O Congresso já fornece aos parlamentares outras generosas cotas para custeio de passagens aéreas e hospedagem, entre outros gastos, além de há muitas décadas não ser mais comum deputados e senadores se mudarem em caráter permanente para a capital federal.

A Câmara disse que só após o pagamento da próxima terça terá um balanço sobre eventuais devoluções. O Senado afirmou que todos os senadores em fim e início de mandato receberam a verba, a exceção de Reguffe (DF), que renunciou ao benefício.

Nenhum dos senadores reeleitos —Davi Alcolumbre (União Brasil-AP), Omar Aziz (PSD-AM), Otto Alencar (PSD-BA), Romário (PL-RJ) e Wellington Fagundes (PL-MT)—, além de Damares Alves (Republicanos), que é do DF, responderam.

Eles afirmaram que recusaram ou devolveram a verba para a Câmara ou que vão doar o dinheiro para instituições de caridade.

“Não considero adequado o pagamento do auxílio-mudança. Não só agora, como reeleito, mas também em minha primeira legislatura doei os valores recebidos para entidades sociais. Em 2019, doei em prol do Hospital de Pronto Socorro do Município de Pelotas [RS]. Este ano, doarei a três instituições gaúchas”, afirmou Trzeciak, acrescentando ter apresentado em 2019 e agora em 2023 projetos de decreto legislativo para acabar com o pagamento da verba para os reeleitos.

“Entendo que não tem necessidade, considerando que a gente não vai mudar de lugar nenhum, mas como o recurso é depositado, eu já tinha assumido o compromisso de que iria doar”, afirmou Veras, que mora em Taguatinga, cidade satélite de Brasília, e está assumindo o primeiro mandato na Câmara.

Sanderson enviou à reportagem comprovante de GRU (Guia de Recolhimento da União) com devolução para a Câmara, no último dia 9, da íntegra do valor líquido recebido a título do auxílio em janeiro (R$ 28,5 mil). Ele afirmou que fará o mesmo com o segundo repasse.

Erundina afirmou considerar abusivo o pagamento e esperar que ele seja extinto, o que, segundo ela, “contribuirá para a preservação da imagem do Poder Legislativo, atualmente desgastada, o que não é positivo para a democracia”.

Ela disse ter encaminhado ofício a Lira renunciando ao benefício e solicitando instrução para a devolução dos valores.

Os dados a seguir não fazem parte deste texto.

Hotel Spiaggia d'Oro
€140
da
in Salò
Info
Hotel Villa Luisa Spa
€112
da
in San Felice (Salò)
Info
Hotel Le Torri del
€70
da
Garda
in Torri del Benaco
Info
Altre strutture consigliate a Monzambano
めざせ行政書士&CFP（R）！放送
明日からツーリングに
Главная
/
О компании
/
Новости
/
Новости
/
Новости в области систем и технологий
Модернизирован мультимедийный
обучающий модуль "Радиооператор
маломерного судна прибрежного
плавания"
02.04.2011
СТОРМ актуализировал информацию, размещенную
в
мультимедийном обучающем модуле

Russomanno afirmou ter devolvido para os cofres da Câmara R$ 3,6 milhões da verba de gabinete, durante seus mandatos, além de não cobrar da Câmara ressarcimento pelo aluguel do escritório político no estado nem usar em Brasília apartamento funcional ou auxílio-moradia. Ele afirma que compensará o valor da verba-mudança continuando a cortar o uso da verba de gabinete.

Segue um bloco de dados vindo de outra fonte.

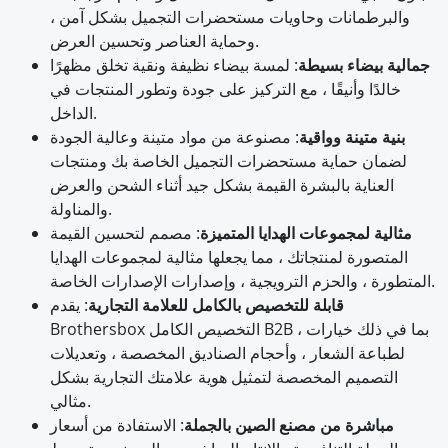
والبرطمانات وحاويات مستحضرات التجميل بشكل آمن ،
وحماية العناصر وتحسين العرض.
جمالية بيضاء بسيطة
: لمسة بيضاء نظيفة ونقية تخلق مظهرًا
خالدًا وأنيقًا ، مع التركيز على جودة وتطور المنتجات في
الداخل.
بنية متينة وواقية
: مصنوعة من مواد متينة وعالية الجودة
لضمان حماية مستحضرات التجميل الخاصة بك ومنتجات
العناية بالبشرة القيمة بشكل جيد أثناء الشحن والعرض
والمناولة.
مثالية لمجموعات الهدايا المتميزة
: مصمم لتحسين القيمة
المتصورة لمنتجاتك ، مما يجعلها مثالية لمجموعات الهدايا
المتطورة ، والحزم الترويجية ، وإصدارات الإصدارات الخاصة.
قابلة للتخصيص بالكامل للعلامة التجارية
: يقدم
Brothersbox التخصيص الكامل B2B ، بما في ذلك خيارات
لطباعة الشعار ، وأحجام الصناديق المخصصة ، وتعديلات
التصميم المخصصة لتمثيل هوية علامتك التجارية بشكل
مثالي.
مباشرة من مصنع الصين بالجملة
: الاستفادة من أسعار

“Considero o valor do auxílio-mudança um absurdo por si só, mas para os reeleitos chega a ser revoltante. Assim como no primeiro mandato, eu renunciei aos seguintes privilégios: auxílio-mudança, auxílio-moradia, auxílio-saúde e aposentadoria especial, com economia de mais de R$ 5,7 milhões”, disse Gilson Marques.

Adriana Ventura afirmou que um deputado que ganha R$ 39,3 mil não deveria ter benefícios extras e que os considera imorais.

“Quando tratamos então de um deputado reeleito, que já está morando em Brasília, a situação é ainda mais absurda! Eu, bem como todos os deputados do Novo, abri mão de todos os privilégios, inclusive o auxílio-mudança, desde o meu primeiro mandato. Inclua aí: auxílio moradia, aposentadoria especial, reembolso ilimitado de saúde, entre outros.”